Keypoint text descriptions

_____

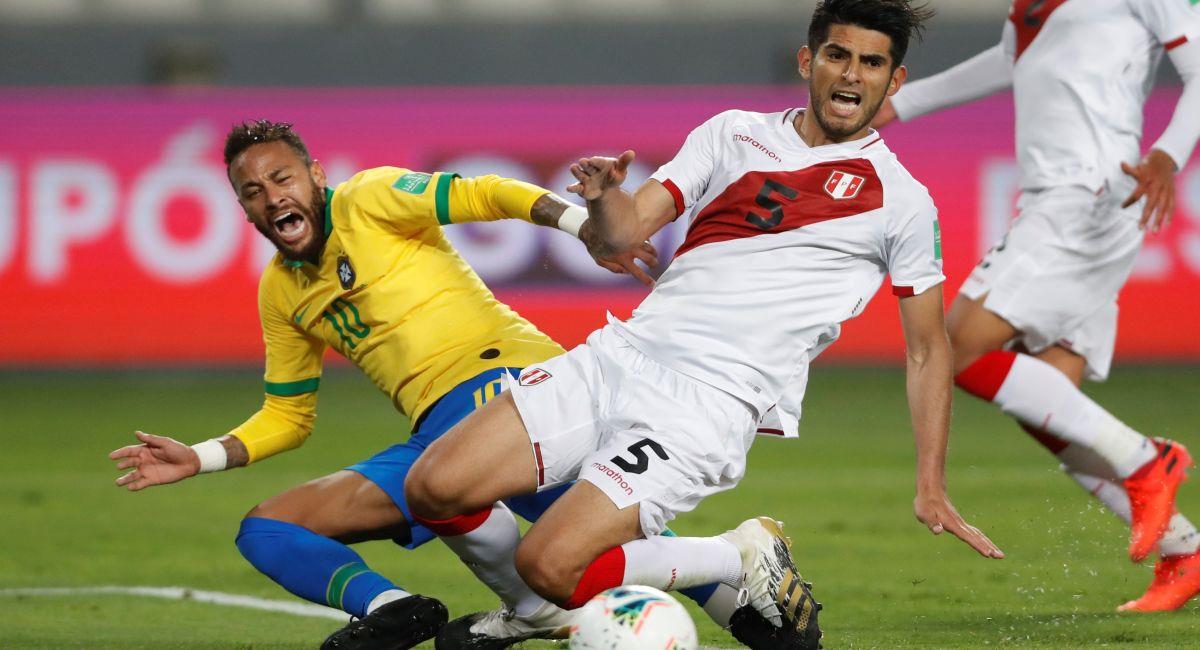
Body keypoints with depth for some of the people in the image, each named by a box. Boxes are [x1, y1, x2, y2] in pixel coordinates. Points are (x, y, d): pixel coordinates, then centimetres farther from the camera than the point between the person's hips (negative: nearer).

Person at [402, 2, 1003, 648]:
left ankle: (746, 559, 1)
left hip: (713, 402, -5)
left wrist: (931, 490, 2)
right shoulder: (733, 133, 14)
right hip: (620, 355, 5)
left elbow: (928, 351, 10)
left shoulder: (901, 201, 5)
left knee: (549, 565, -22)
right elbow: (629, 228, 7)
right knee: (432, 488, -10)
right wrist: (603, 195, -17)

_____

What to work on:
Return each entry exactly as given. Leave the images out.

Result below:
Body keypoints with depth for some of the people in the image, each named by a box. Boxes are [x1, y1, x2, y2] in pixel coordinates. Points are (x, y, d): pixel coordinates, then centimetres farther from the camera than the point between the person's hips (negative: nearer).

Person at [402, 2, 1003, 648]:
left ankle: (746, 559, 1)
left hip: (713, 402, -5)
left wrist: (931, 490, 2)
right shoulder: (733, 133, 14)
right hip: (620, 355, 5)
left elbow: (928, 351, 10)
left shoulder: (901, 201, 5)
left knee: (549, 565, -22)
right elbow: (629, 228, 7)
right knee: (432, 488, -10)
right wrist: (603, 195, -17)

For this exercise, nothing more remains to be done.